"Thanks, chief. Now that this fracas is finally over—if it is—I suppose that you'll have to take over as president of the Galactic Council?"

"I suppose so—after we clean Lyrane VIII, that you've been holding me away from so long—but I don't relish the thought. And you'll be Co-ordinator Kinnison."

"Uh-huh"—gloomily. "By Klono, I hate to put my Grays away! I'm not going to do it, either, until after we're married and really settled down onto the job."

"Of course not. You'll be wearing them for some time yet, I'm thinking." Haynes' tone was distinctly envious. "Getting your job settled down into a routine one will take a long, long time. It will take years even to find out what it is really going to be."

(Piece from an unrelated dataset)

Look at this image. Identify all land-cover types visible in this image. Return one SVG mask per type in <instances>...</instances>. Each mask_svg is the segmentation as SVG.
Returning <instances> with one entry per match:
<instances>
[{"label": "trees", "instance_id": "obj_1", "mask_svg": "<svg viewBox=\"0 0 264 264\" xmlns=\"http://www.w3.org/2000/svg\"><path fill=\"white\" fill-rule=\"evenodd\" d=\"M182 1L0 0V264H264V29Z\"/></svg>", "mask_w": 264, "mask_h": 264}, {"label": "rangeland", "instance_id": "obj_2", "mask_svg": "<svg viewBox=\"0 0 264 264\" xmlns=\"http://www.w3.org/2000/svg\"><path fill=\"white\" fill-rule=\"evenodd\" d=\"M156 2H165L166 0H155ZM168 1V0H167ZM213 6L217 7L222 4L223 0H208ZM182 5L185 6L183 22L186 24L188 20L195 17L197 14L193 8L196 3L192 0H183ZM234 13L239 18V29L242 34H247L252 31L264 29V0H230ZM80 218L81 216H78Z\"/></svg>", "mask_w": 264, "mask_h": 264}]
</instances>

"That's so, too," Kinnison brightened visibly. "Well, clear ether, President Haynes!" and he turned away, whistling unmelodiously—in fact, somewhat raucously—through his teeth.


XXIII.

At Base Hospital it was midnight. The two largest of Thrale's four major moons were visible, close together in the zenith, almost at the full; shining brilliantly from a cloudless, star-besprinkled sky upon the magnificent grounds.

Fountains splashed and tinkled musically. Masses of flowering shrubs, bordering meandering walks, flooded the still air with a perfume almost cloying in its intensity. No one who has once smelled the fragrance of Thralian thorn flower at midnight will ever forget it—it is as though the poignant sweetness of the mountain syringa has been blended harmoniously with the heavy, entrancing scent of the jasmine and the appealing pungency of the lily of the valley. Statues of gleaming white stone and of glinting metal were spaced infrequently over acres and acres of springy, close-clipped turf. Trees, not overhigh but massive of bole and of tremendous spread and thickness of foliage, cast shadows of impenetrable black.

"QX, Chris?" Kinnison Lensed the thought as he arrived on the grounds. She had known that he was coming. "Kinda late, I know, but I wanted to see you, and I know that you don't have to punch the clock."